Status of Speleology in Sri Lanka; from 4th Century AD to 21st Century
Weliange W.S1, Armstrong Osborne2, Pathmakumara Jayasingha3, Dandeniya R.S4 & Prageeth Algiriya1
1Postgraduate Institute of Archaeology, University of Kelaniya
2The University of Sydney, NSW 2006
3Research Laboratory, Central Cultural Fund, No 11, Colombo 07, Sri Lanka
4 BGJF Consultancy Services, 35A ½, Sunethradewi Road Kohuwala, Nugegoda, Sri Lanka
Sri Lanka is an island characterized by mostly Precambrian metamorphic and Miocene limestone rocks and has a very high density of caves. Speleology, the scientific study of caves, has been identified as an important discipline that should be done parallel to the other archaeological research. The earliest written records on caves are evidenced by cave inscriptions date back to the 3rd century BC and also found in historical books such as Deepawamsa (4th Century AD), Mahawamsa - the Great Chronicle (5th Century AD) and in the Vamsatthapakasini which is an elaboration of the Mahawamsa.

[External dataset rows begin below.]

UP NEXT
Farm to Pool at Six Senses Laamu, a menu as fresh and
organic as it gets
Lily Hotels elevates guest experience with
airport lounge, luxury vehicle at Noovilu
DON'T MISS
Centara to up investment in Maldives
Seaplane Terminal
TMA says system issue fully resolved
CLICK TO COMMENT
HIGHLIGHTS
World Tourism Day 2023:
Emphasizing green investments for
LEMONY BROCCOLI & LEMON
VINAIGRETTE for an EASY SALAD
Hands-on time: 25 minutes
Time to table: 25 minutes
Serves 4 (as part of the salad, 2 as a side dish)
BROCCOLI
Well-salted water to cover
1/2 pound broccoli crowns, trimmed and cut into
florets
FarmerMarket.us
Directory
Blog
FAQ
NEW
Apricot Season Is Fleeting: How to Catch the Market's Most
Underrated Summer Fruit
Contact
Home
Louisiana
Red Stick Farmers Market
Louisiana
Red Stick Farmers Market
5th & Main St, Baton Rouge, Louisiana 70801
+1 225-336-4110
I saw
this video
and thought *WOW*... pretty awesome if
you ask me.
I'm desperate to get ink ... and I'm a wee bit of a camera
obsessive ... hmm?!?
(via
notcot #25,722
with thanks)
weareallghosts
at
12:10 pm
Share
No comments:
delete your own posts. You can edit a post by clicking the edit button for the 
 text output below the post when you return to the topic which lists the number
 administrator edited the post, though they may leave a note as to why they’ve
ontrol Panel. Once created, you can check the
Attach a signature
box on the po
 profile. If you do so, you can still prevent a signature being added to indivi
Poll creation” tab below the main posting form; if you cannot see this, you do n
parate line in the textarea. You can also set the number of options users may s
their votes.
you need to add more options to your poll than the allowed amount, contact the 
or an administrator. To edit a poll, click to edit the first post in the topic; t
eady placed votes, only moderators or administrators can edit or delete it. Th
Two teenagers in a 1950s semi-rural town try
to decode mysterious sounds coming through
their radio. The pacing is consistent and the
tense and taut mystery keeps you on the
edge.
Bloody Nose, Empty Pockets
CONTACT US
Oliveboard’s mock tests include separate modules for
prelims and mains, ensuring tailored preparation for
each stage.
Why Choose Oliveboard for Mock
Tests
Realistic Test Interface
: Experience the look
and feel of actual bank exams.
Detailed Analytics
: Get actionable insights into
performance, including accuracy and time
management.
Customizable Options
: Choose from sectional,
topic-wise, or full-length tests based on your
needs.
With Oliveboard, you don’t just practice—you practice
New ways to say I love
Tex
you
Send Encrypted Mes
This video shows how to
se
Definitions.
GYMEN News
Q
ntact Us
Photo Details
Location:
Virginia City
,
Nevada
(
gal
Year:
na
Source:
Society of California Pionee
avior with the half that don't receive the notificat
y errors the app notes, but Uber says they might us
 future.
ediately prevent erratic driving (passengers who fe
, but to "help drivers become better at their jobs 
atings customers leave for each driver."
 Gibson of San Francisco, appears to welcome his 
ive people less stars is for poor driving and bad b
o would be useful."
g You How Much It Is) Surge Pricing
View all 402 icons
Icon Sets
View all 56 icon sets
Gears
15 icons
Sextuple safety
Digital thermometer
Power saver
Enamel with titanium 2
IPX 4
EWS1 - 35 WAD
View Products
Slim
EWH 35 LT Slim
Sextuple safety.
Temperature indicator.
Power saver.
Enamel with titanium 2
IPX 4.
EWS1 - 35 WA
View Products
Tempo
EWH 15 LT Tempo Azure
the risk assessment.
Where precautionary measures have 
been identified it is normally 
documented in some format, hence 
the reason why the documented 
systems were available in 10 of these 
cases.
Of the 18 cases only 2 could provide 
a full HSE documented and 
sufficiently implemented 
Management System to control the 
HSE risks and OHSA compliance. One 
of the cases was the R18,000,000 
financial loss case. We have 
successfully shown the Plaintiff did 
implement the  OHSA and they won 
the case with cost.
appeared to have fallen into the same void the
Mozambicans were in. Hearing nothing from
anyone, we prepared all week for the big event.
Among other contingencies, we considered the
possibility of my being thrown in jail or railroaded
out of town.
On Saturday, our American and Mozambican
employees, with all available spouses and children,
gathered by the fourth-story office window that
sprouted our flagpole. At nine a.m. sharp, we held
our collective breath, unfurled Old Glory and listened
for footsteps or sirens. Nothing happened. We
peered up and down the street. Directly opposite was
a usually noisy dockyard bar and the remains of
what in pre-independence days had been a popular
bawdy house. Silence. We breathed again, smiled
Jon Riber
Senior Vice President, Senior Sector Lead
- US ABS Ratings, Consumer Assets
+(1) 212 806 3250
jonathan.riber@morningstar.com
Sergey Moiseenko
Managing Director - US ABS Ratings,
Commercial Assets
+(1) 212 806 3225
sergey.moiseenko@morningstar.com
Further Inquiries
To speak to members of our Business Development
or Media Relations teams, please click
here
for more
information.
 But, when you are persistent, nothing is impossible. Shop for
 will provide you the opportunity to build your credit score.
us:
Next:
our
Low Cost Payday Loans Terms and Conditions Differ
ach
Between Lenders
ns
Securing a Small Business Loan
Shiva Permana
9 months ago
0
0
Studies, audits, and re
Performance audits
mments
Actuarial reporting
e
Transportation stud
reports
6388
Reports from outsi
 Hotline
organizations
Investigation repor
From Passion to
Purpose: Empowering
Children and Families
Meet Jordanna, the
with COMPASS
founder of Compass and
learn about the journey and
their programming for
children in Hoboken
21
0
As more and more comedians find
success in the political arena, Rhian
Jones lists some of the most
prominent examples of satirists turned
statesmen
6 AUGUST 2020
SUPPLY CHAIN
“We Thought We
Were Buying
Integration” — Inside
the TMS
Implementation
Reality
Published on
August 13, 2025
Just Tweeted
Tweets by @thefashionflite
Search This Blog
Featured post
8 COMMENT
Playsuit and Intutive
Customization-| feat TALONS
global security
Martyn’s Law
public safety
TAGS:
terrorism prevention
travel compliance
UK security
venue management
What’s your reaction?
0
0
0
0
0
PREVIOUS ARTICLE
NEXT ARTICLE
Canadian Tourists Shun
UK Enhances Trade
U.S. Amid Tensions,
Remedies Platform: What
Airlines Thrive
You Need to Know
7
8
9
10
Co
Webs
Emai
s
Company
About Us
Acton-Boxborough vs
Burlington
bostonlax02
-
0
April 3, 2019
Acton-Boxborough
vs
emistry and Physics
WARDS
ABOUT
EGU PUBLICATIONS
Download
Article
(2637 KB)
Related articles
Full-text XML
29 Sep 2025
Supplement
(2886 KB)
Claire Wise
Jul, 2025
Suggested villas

Since then various historical legends have mentioned about caves. It is recorded that foreign scholars had made expeditions to caves from the early 19th century. Explorations and excavations done in the middle 20th century have added more information to the cave literature. In the late 20th century several international expeditions took place for exploring Sri Lankan caves. In 2009 the Postgraduate Institute of Archaeology, University of Kelaniya (PGIAR), started researching Sri Lankan caves with the collaboration of the University of Sydney, Australia. So far we have investigated around 20 caves located in wet, intermediate and dry zones. It was well noticed that geology and climatic factors prevailing on a particular area affect the formation of caves of Sri Lanka. The common formation processes identified are weathering and erosion of bed rocks and amalgamation of boulders on the gneissic terrain. We introduced the first ever classification for caves in the country based on lithology, morphology and genesis. Speleotherms in gneissic caves which are mostly siliceous were found to be very unique. Also it was recorded that the cave fauna consisted of mainly insects, but mammals such as michrochiropterans, amphibians and reptiles were also found. Sri Lankan cave sediments have played a major role in the reconstruction of paleo-environmental changes and in the context of prehistory of the country. Speleological research is going to be a part of studies of biodiversity and geology. Therefore, several new fields such as cave mapping, cave ecology, cave geology and cave tourism are branching off as cave research is progressing.